By looking at these aforementioned players’ frames, again it’s safe to assume that as much as contemporary fitness fads like high intensity interval training (HIIT) and dance cardio classes are good, there’s a certain total body sculpting aspect to tennis. Add that to the fact that the sport also focuses on flexibility, balance, and footwork, and it becomes a viable anabolic workout.
In terms of anabolic movements, some of the first exercises that come to mind are rows, presses, and curls; basically everything included in Justin Grinnell’s article on Muscle and Fitness. However, it’s easy to forget how tennis is a great and fun activity for people who want stay in shape.
So whether the plan is to build muscles, or improve stamina, or even achieve a toned physique, there are specific guidelines when it comes to excellent form. In addition to giving you tips on transforming fat into muscle, here at Anabolic Health, we will also provide a handful of reasons on why tennis is a legitimate full body workout.
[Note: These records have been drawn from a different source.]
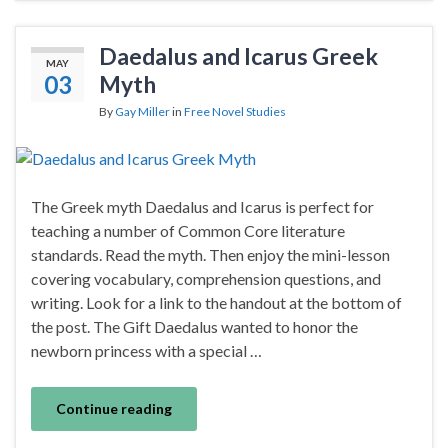
Daedalus and Icarus Greek
MAY
03
Myth
By
Gay Miller
in
Free Novel Studies
The Greek myth Daedalus and Icarus is perfect for
teaching a number of Common Core literature
standards. Read the myth. Then enjoy the mini-lesson
covering vocabulary, comprehension questions, and
writing. Look for a link to the handout at the bottom of
the post. The Gift Daedalus wanted to honor the
newborn princess with a special …
Continue reading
Just like any other sport, tennis requires players to warm up and stretch to prevent injuries and increase their range of motion. While some opt for traditional stretching methods, others integrate yoga and Pilates aspects. For one, the ancient Indian practice helped Andy Murray recover from a potentially career-ending back surgery last year. Also, something like a rocker or wobble balance board helps athletes in terms of core stability.
The aforementioned Rafael Nadal is a prime example of a tennis player who has the physique, power, and speed of an elite athlete. However, his muscular build isn’t a hindrance to his speed on the court, his impeccable footwork, and his fast reflexes. Tennis website Play Your Court even published a video of one of his practice sessions at the Monte Carlo Masters. The video shows how nimble he is across the court regardless of his muscular frame because of the many movement-based drills he goes through everyday in training.
For some pros the best way to build leg strength is by taking the simplest route and putting in the roadwork. For instance, Caroline Wozniacki took part in the famous New York City Marathon as a way to challenge herself and get in better shape. When it comes to the arms, the important thing is to cultivate lean strength rather than bulk. With this, athletes should generally focus on low weights with high reps and sets.
Ultimately, although this isn’t your quintessential anabolic workout, the sport has certain qualities, benefits that make it a worthwhile endeavor for almost everyone. Other than the ideas of developing core muscles, improving agility, and building overall strength, tennis is – at its core – a fun racket sport to play with a friend, a family member, or just about anyone you meet on the court.